Serial "Lady Love" jest hitem w Polsce i na świecie
Serial, który jest pierwszą oryginalną produkcją tej platformy docenili widzowie w Polsce, ale też na świecie m.in. w USA oraz Hiszpanii. Wciąż plasuje się wśród najlepiej oglądanych. Główną rolę w "Lady Love" zagrała Anna Szymańczyk.
Aktorka wcieliła się w postać Lucyny Lis. To młoda dziewczyna z PRL-owskiego miasteczka, która ucieka za granicę, a dokładnie do RFN. Trafia na okładki pism dla dorosłych i szybko staje się gwiazdą znaną pod pseudonimem "Lucy Love".
Anna Szymańczyk bała się castingu do "Lady Love"
Anna Szymańczyk w rozmowie z magazynem "Elle" przyznała, że kiedy otrzymała propozycję udziału w castingu do tej produkcji i dowiedziała się, że to bohaterka, której losy związane są z branżą dla dorosłych, uznała to za ryzykowne.
Mam sporo kompleksów, a w tej roli wiele scen wymaga odsłonięcia ciała. Przekonał mnie jednak scenariusz. Lucyna to postać złożona, pełna wewnętrznych konfliktów, a wątek branży filmów dla dorosłych stanowi jedynie katalizator jej historii - mówi aktorka.
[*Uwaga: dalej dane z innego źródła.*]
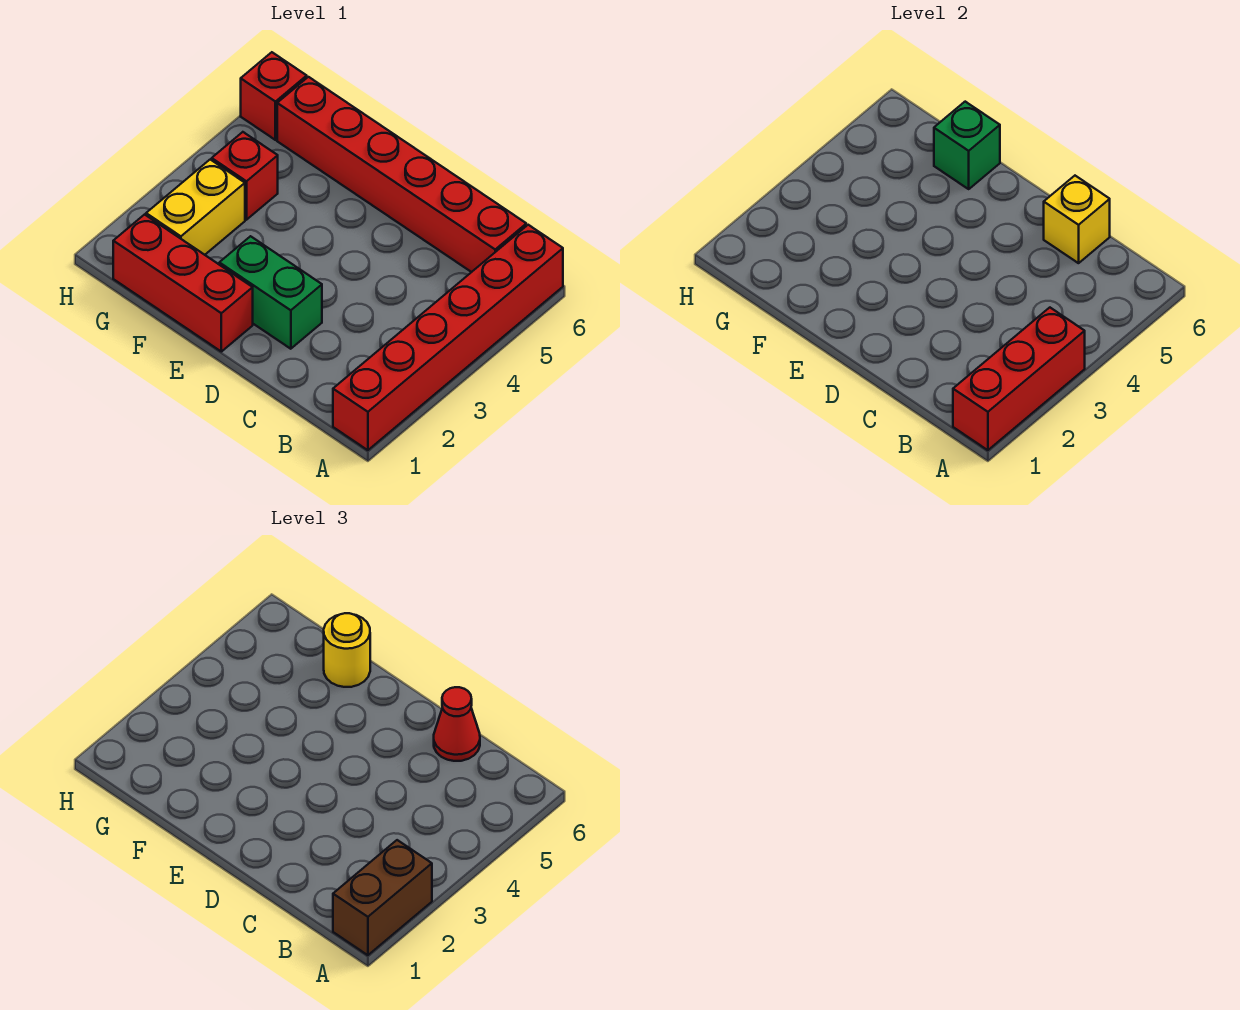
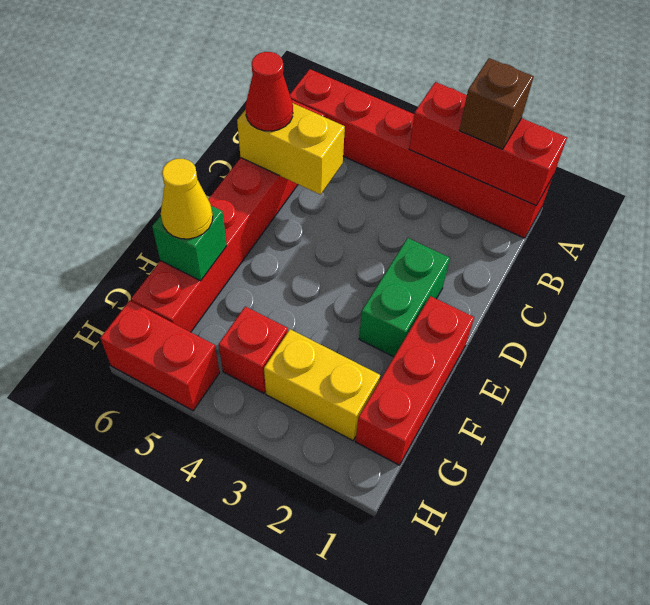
brown brick A1:A2 level 3 -> brown brick A2 level 3
yellow brick C6 level 2 -> yellow brick C5:C6 level 2
yellow round brick F6 level 3 -> yellow cone F6 level 3
red brick H6 level 1 -> red brick H5:H6 level 1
Anna Szymańczyk o kulisach scen intymnych w "Lady Love"
Zaznacza, że w serialu "Lady Love" nie chodzi tak naprawdę o epatowanie nagością, ale opowieść o kobiecie, która walczy o siebie i płaci za to ogromną cenę. Anna Szymańczyk w rozmowie z "Elle" zdradziła także kulisy pracy na planie tej produkcji. Jak poradziła sobie z graniem odważnych, rozbieranych scen?
Nie mam 20 lat, tylko 37, więc musiałam trochę powalczyć, żeby to ciało „zebrać”. Ale przede wszystkim do rozbieranej roli trzeba dojrzeć. Doszłam do etapu, że jestem ze swoim ciałem pogodzona- mówi aktorka.
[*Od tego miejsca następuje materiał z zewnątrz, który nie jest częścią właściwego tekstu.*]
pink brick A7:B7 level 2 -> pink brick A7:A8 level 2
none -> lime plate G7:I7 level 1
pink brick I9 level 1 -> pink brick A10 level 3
Dodaje, ze zdaje sobie sprawę z tego, że nie wydłuży sobie nóg i nie wytnie żeber. Mogę jedynie zadbać, żeby było w dobrej formie. Bałam się, że na planie będę mieć blokadę, ale gdy zrozumiałam tę postać, wszystkie opory zniknęły. W przypadku „Lady Love” bardzo chronił mnie kostium, makijaż oraz scenografia - przyznaje.
Anna Szymańczyk o najtrudniejszych scenach w serialu
Zaznacza, że paradoksalnie to nie sceny intymne były dla niej najtrudniejsze. Współcześnie nagość już raczej nikogo nie szokuje - uważa Szymańczyk. I dodaje, że trudne były sceny związane z relacją z córką. Lucyna zmaga się z wewnętrznym konfliktem, jest rozdarta między rolą matki a realizacją własnych pragnień - mówi Szymańczyk.
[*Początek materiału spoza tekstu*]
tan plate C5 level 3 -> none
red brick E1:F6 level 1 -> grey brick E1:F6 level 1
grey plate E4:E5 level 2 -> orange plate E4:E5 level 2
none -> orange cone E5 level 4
Aktorka ma nadzieję, że film dotrze do kobiet, również tych z małych miasteczek. Mam nadzieję, że kobiety zrozumieją, że seksapil jest niezależny od wieku czy rozmiaru. Chociaż spodziewam się też komentarzy typu: "co za pasztet wybrano do tej roli" - mówi w rozmowie z "Elle".